Jamie McKendrick 

Zeroes

As cunning as the steel-shod flea from Tula, my wristwatch has a web drawn on its dial - each hour is equal to one radial while a black spider with a juddery pulse patrols the web's circumference, always too late to meet the shadow it hovers over but consuming each second with a sated quiver.
  
  


As cunning as the steel-shod flea from Tula,
my wristwatch has a web drawn on its dial
- each hour is equal to one radial
while a black spider with a juddery pulse patrols
the web's circumference, always too late
to meet the shadow it hovers over
but consuming each second with a sated quiver.

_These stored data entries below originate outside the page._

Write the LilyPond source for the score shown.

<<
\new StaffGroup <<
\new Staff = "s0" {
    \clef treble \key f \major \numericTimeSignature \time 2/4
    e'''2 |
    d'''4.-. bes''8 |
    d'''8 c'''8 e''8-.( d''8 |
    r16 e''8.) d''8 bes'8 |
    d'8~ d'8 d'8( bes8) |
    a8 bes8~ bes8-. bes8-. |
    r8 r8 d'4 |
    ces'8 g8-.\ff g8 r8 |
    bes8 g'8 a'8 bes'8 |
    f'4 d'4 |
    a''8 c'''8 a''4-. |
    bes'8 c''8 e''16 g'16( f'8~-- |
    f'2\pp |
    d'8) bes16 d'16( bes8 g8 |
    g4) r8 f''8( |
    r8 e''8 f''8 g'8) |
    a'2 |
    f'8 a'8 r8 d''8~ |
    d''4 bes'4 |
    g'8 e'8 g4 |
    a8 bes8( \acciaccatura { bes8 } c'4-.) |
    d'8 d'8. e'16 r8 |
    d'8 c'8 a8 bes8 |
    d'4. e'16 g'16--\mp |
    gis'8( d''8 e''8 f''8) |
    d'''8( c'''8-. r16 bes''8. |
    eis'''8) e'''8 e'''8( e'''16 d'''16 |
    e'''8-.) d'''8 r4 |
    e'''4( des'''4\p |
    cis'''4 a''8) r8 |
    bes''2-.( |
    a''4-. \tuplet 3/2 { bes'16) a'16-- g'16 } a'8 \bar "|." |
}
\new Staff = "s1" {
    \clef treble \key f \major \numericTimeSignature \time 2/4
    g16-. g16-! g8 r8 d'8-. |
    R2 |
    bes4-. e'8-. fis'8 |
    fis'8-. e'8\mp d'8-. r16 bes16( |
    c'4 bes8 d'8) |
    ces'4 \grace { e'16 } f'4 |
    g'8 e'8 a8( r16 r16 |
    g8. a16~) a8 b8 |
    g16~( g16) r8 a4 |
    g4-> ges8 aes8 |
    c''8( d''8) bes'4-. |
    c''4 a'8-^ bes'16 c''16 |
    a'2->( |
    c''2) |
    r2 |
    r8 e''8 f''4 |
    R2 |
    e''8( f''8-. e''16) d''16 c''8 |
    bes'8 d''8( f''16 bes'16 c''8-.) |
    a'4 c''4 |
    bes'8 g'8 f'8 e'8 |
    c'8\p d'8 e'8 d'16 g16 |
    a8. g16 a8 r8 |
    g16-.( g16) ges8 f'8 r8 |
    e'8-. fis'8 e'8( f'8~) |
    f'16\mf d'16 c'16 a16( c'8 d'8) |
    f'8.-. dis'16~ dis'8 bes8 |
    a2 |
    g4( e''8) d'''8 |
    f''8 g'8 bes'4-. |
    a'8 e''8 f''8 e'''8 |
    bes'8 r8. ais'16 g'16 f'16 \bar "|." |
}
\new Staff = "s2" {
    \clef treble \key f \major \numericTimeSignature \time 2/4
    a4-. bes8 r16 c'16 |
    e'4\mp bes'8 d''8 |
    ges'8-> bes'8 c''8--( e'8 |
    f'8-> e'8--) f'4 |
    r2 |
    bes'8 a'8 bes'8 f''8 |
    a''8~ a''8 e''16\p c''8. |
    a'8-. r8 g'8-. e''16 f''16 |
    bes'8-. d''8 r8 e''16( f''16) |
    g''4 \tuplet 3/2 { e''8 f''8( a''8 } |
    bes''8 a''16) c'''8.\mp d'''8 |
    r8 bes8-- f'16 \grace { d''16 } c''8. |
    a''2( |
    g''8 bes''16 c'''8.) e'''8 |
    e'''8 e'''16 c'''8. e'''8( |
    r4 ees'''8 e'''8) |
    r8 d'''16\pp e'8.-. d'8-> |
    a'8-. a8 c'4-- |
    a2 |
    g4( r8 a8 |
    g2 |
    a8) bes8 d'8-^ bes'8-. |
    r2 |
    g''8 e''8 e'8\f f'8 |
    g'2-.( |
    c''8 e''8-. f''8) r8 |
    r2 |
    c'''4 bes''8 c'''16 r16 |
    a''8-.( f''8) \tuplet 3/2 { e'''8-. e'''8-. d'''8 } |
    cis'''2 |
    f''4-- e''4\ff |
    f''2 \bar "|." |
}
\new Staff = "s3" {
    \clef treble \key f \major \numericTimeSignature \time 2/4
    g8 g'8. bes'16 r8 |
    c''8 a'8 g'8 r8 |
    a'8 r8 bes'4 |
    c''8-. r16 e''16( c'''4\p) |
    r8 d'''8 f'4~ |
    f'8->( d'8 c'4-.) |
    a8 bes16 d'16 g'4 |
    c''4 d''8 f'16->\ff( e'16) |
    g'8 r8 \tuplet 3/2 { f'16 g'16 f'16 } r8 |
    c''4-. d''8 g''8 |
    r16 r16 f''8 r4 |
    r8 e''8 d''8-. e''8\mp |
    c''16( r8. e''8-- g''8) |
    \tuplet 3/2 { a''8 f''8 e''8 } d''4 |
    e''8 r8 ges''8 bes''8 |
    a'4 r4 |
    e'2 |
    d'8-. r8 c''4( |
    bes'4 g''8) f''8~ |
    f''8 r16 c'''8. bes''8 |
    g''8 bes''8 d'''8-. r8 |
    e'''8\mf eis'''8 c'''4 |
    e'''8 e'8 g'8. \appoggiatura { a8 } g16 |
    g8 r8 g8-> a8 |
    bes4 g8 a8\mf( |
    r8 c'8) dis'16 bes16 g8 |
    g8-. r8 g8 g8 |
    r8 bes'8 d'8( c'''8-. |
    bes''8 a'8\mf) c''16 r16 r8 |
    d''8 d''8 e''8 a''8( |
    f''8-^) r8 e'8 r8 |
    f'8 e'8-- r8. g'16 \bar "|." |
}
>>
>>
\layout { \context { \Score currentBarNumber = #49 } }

Out beyond Earth's atmosphere, on Skylab,
for weeks they observed how several orb-web
spiders would cope with zero gravity.
Not well at first: their webs sheer gobbledy-gook.
They had to learn their weight meant nothing
by Bruce-like trial and error until
at last their webs were perfectly symmetrical

unlike on Earth where perfect webs would crash
without extra buttressing below.
But there, in the absence of flies, they fashioned
their nets into a heaven of pure ornament
and waited patiently for their reward.
- A flaw in the design lets the spirit escape,
as Spider woman taught the Navajo.

I never find that small trapdoor in time.
Here on my wrist the spider time draws in
the toughest substance of the natural world
and morning noon and night till zero hour
keeps casting her silk out over nothingness.
She quivers on a canny perspex disc
and flies without wings into inner space.